Sunday, May 1, 2011

Love, American Style

Love, American Style is an hour-long television anthology which was produced by Paramount Television and originally aired between September 1969 (see 1969 in television) and January 1974. For the 1971 and 1972 seasons it was a part of an ABC Friday prime-time lineup that also included The Brady Bunch, The Partridge Family, Room 222, and The Odd Couple.
Happy Days

Garry Marshall was known to enjoy saying that Love, American Style was where failed sitcom pilots went to die, a remark to which there was much truth.

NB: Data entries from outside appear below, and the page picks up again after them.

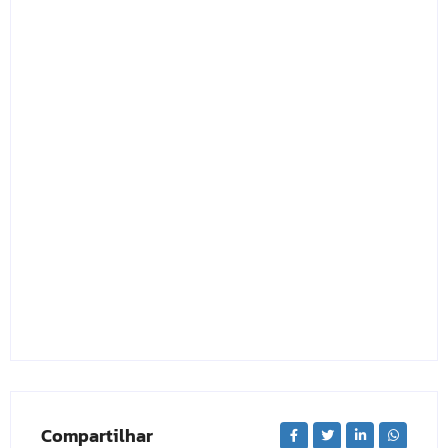
Compartilhar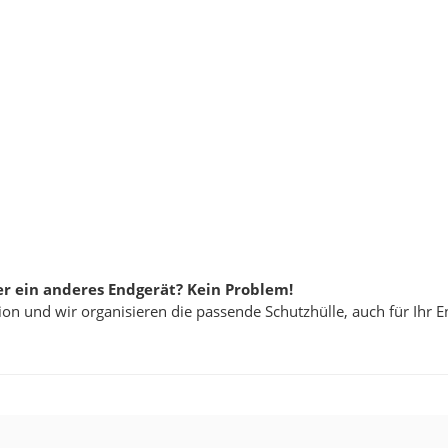
ber ein anderes Endgerät? Kein Problem!
on und wir organisieren die passende Schutzhülle, auch für Ihr E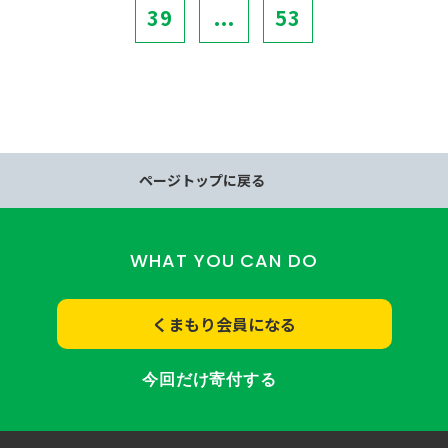
39
...
53
ページトップに戻る
WHAT YOU CAN DO
くまもり会員になる
今回だけ寄付する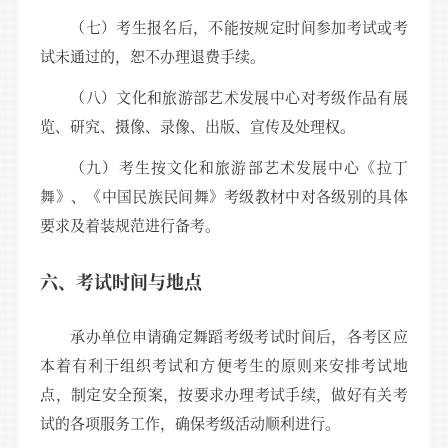
（七）考生报名后，不能按规定时间参加考试或考
试未通过的，恕不办理退费手续。
（八）文化和旅游部艺术发展中心对考级作品有展
览、研究、摄像、录像、出版、宣传及处理权。
（九）考生按文化和旅游部艺术发展中心《拉丁
舞》、《中国民族民间舞》考级教材中对各级别的具体
要求及着装规范进行备考。
六、考试时间与地点
承办单位申请确定舞蹈考级考试时间后，各考区应
本着有利于组织考试和方便考生的原则来安排考试地
点，制定安全预案，按要求办理考试手续，做好有关考
试的各项服务工作，确保考级活动顺利进行。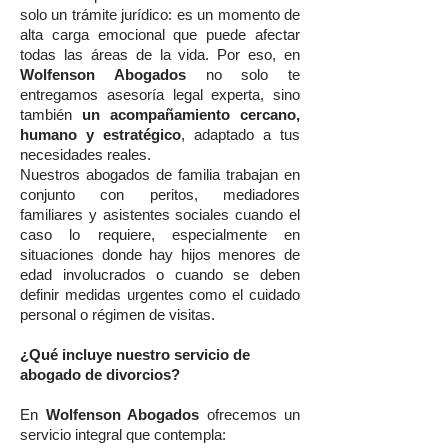
solo un trámite jurídico: es un momento de
alta carga emocional que puede afectar
todas las áreas de la vida. Por eso, en
Wolfenson Abogados
no solo te
entregamos asesoría legal experta, sino
también
un acompañamiento cercano,
humano y estratégico
, adaptado a tus
necesidades reales.
Nuestros abogados de familia trabajan en
conjunto con peritos, mediadores
familiares y asistentes sociales cuando el
caso lo requiere, especialmente en
situaciones donde hay hijos menores de
edad involucrados o cuando se deben
definir medidas urgentes como el cuidado
personal o régimen de visitas.
¿Qué incluye nuestro servicio de
abogado de divorcios?
En
Wolfenson Abogados
ofrecemos un
servicio integral que contempla: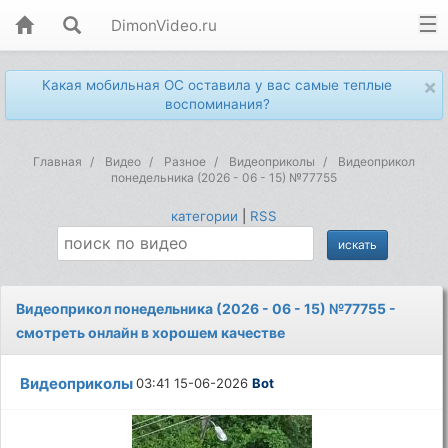
DimonVideo.ru
×
Какая мобильная ОС оставила у вас самые теплые
воспоминания?
Главная
Видео
Разное
Видеоприколы
Видеоприкол
понедельника (2026 - 06 - 15) №77755
категории
|
RSS
Видеоприкол понедельника (2026 - 06 - 15) №77755 -
смотреть онлайн в хорошем качестве
Видеоприколы
03:41 15-06-2026
Bot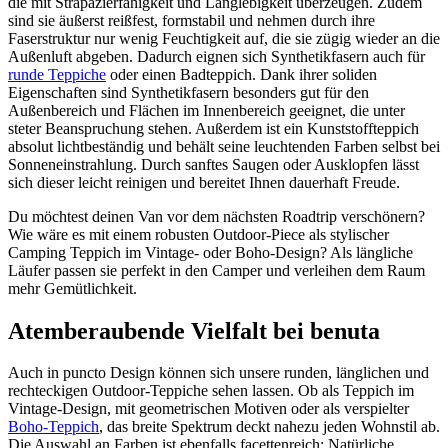
die mit Strapazierfähigkeit und Langlebigkeit überzeugen. Zudem
sind sie äußerst reißfest, formstabil und nehmen durch ihre
Faserstruktur nur wenig Feuchtigkeit auf, die sie zügig wieder an die
Außenluft abgeben. Dadurch eignen sich Synthetikfasern auch für
runde Teppiche
oder einen Badteppich. Dank ihrer soliden
Eigenschaften sind Synthetikfasern besonders gut für den
Außenbereich und Flächen im Innenbereich geeignet, die unter
steter Beanspruchung stehen. Außerdem ist ein Kunststoffteppich
absolut lichtbeständig und behält seine leuchtenden Farben selbst bei
Sonneneinstrahlung. Durch sanftes Saugen oder Ausklopfen lässt
sich dieser leicht reinigen und bereitet Ihnen dauerhaft Freude.
Du möchtest deinen Van vor dem nächsten Roadtrip verschönern?
Wie wäre es mit einem robusten Outdoor-Piece als stylischer
Camping Teppich im Vintage- oder Boho-Design? Als längliche
Läufer passen sie perfekt in den Camper und verleihen dem Raum
mehr Gemütlichkeit.
Atemberaubende Vielfalt bei benuta
Auch in puncto Design können sich unsere runden, länglichen und
rechteckigen Outdoor-Teppiche sehen lassen. Ob als Teppich im
Vintage-Design, mit geometrischen Motiven oder als verspielter
Boho-Teppich
, das breite Spektrum deckt nahezu jeden Wohnstil ab.
Die Auswahl an Farben ist ebenfalls facettenreich: Natürliche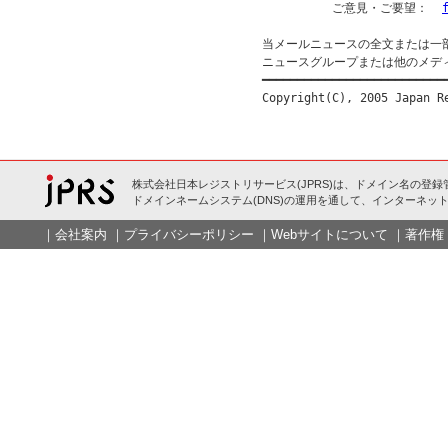
          ご意見・ご要望：  
当メールニュースの全文または一
ニュースグループまたは他のメデ
━━━━━━━━━━━━━━━━━━━━━━━━━━━
株式会社日本レジストリサービス(JPRS)は、ドメイン名の登録
ドメインネームシステム(DNS)の運用を通して、インターネット
｜
会社案内
｜
プライバシーポリシー
｜
Webサイトについて
｜
著作権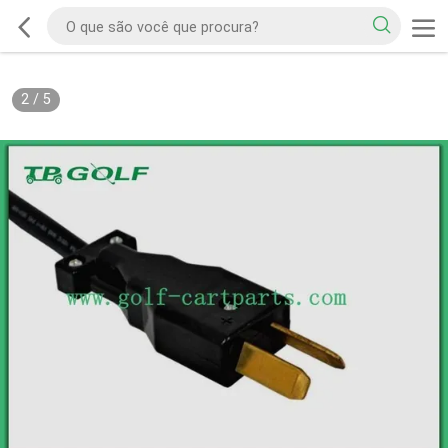
2
/
5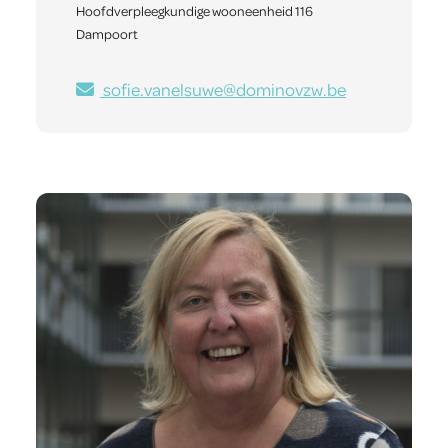
Hoofdverpleegkundige wooneenheid 116
Dampoort
sofie.vanelsuwe@dominovzw.be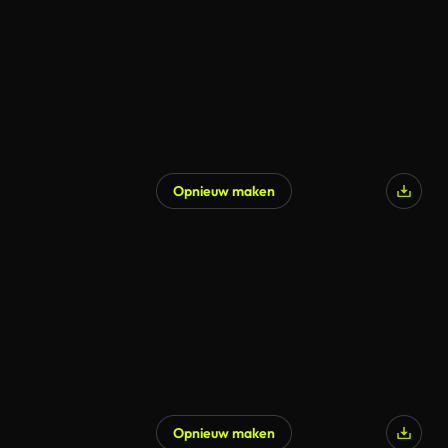
Opnieuw maken
Opnieuw maken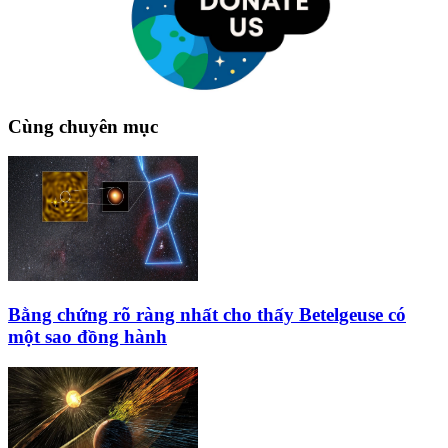
Cùng chuyên mục
Bằng chứng rõ ràng nhất cho thấy Betelgeuse có
một sao đồng hành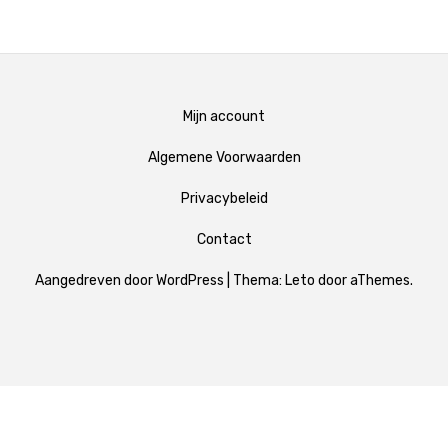
Mijn account
Algemene Voorwaarden
Privacybeleid
Contact
Aangedreven door WordPress
|
Thema:
Leto
door aThemes.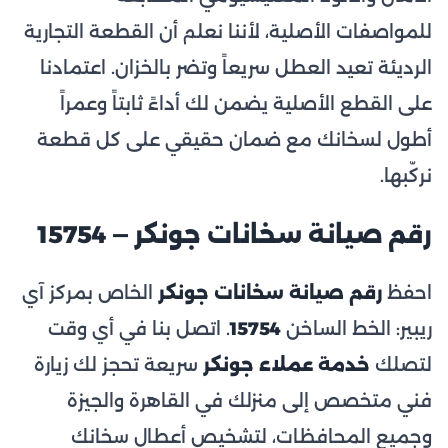
للمواصفات الأصلية، لأننا نعلم أن القطعة التجارية
الرديئة تعيد العطل سريعاً وتضر بالخزان. اعتمادنا
على القطع الأصلية يضمن لك أداءً ثابتاً وعمراً
أطول لسخانك مع ضمان حقيقي على كل قطعة
نركّبها.
رقم صيانة سخانات جونكر — 15754
احفظ
رقم صيانة سخانات جونكر
الخاص بمركز آي
ريبير: الخط الساخن
15754
. اتصل بنا في أي وقت
لتصلك
خدمة عملاء جونكر
سريعة تحجز لك زيارة
فني متخصص إلى منزلك في القاهرة والجيزة
وجميع المحافظات، لتشخيص أعطال سخانك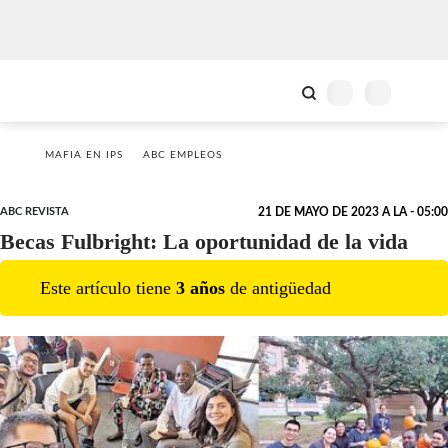
MAFIA EN IPS
ABC EMPLEOS
ABC REVISTA
21 DE MAYO DE 2023 A LA - 05:00
Becas Fulbright: La oportunidad de la vida
Este artículo tiene
3
año
s
de antigüedad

Frequently, if a TV producer could not interest a network in a sitcom pilot, the producer would sell the unused script to Spelling, who would use the funniest bits of the pilot as a segment on Love, American Style.
In 1971, Garry Marshall came up with a concept for a sitcom about teenagers growing up in the 1950s, and shot a pilot which he titled New Family In Town, starring Ron Howard (as Richie), Marion Ross (as Richie's mother), and Anson Williams (as Potsie, Richie's friend), Harold Gould (as Howard, Richie's father), Susan Neher (Joanie, Richie's sister), and Ric Carrott (Chuck, Richie's brother).
Marshall tried, unsuccessfully, to sell the sitcom to all three networks. At last, he sold the pilot to Spelling, who aired the show in February 1972 as "Love and the Happy Days".
Shortly afterward, the movie American Graffiti and the Broadway musical Grease led to a wave of 1950s nostalgia, and ABC executives decided to buy Marshall's pilot – Happy Days, which became a huge hit and ran for eleven years. Gould, Neher, and Carrott were all replaced when the series launched.
Another pilot aired on Love, American Style that led to a series was Hanna-Barbera's Wait Till Your Father Gets Home. Paramount declined to be involved in that series, but would later team up with Hanna-Barbera to produce several animated spin-offs of the Happy Days franchise.
Format

Each week, the show featured different stories of romance, usually with a comedic spin. All episodes were unrelated, featuring different characters, stories and locations. The show often featured the same actors playing different characters in many episodes. In addition a large and ornate brass bed was a recurring prop in many episodes. Charles Fox's delicate yet hip music score, featuring flutes, harp, and flugelhorn set to a contemporary pop beat, provided the "love" ambiance which tied the stories together as a multifaceted romantic comedy each week.
For its first season, the theme song was performed by The Cowsills. Starting in the second season, the same theme song was sung by John Bahler, Tom Bahler, and Ron Hicklin, (billed as "The Charles Fox Singers"), and was carried on for the remainder of the series, as well as most episodes in syndication.
In many ways, the show initiated the "mini comedic soap opera" form used and "perfected" later on by Aaron Spelling for The Love Boat. While it lacked the connective threads that The Love Boat used, it generally told the same sort of "cotton candy" light emotional stories about underlying aspects of love, romance, and human relationships.
The title is loosely derived from a 1961 Italian comedy film called Divorzio all'italiana (Divorce, Italian Style), which won Academy Award nominations in 1962 for Best Director for Pietro Germi and for Best Actor for star Marcello Mastroianni. The film was later spoofed in 1967 by Divorce, American Style, starring Dick Van Dyke. The snowclone "(xxx), (nationality) Style" became a minor cultural meme as the sixties progressed.
The original series was also known for its 10–20 second drop-in silent movie style "joke clips" between the featured segments. This regular troupe featured future Rockford Files cast member Stuart Margolin, future Vega$ leading lady Phyllis Davis, and a young character actor, James Hampton (F Troop, The Longest Yard). These clips allowed the show to be padded to the required length without padding the main segments. They generally consisted of then-risque, burlesque-style comedy of manners visual jokes.
The show subsequently became a daytime standard in syndication, since it was readily edited down to a half-hour by the proper interweaving of the clips with a main segment, allowing for heavy stripping. By this technique five years of shows became effectively ten as far as stripping went.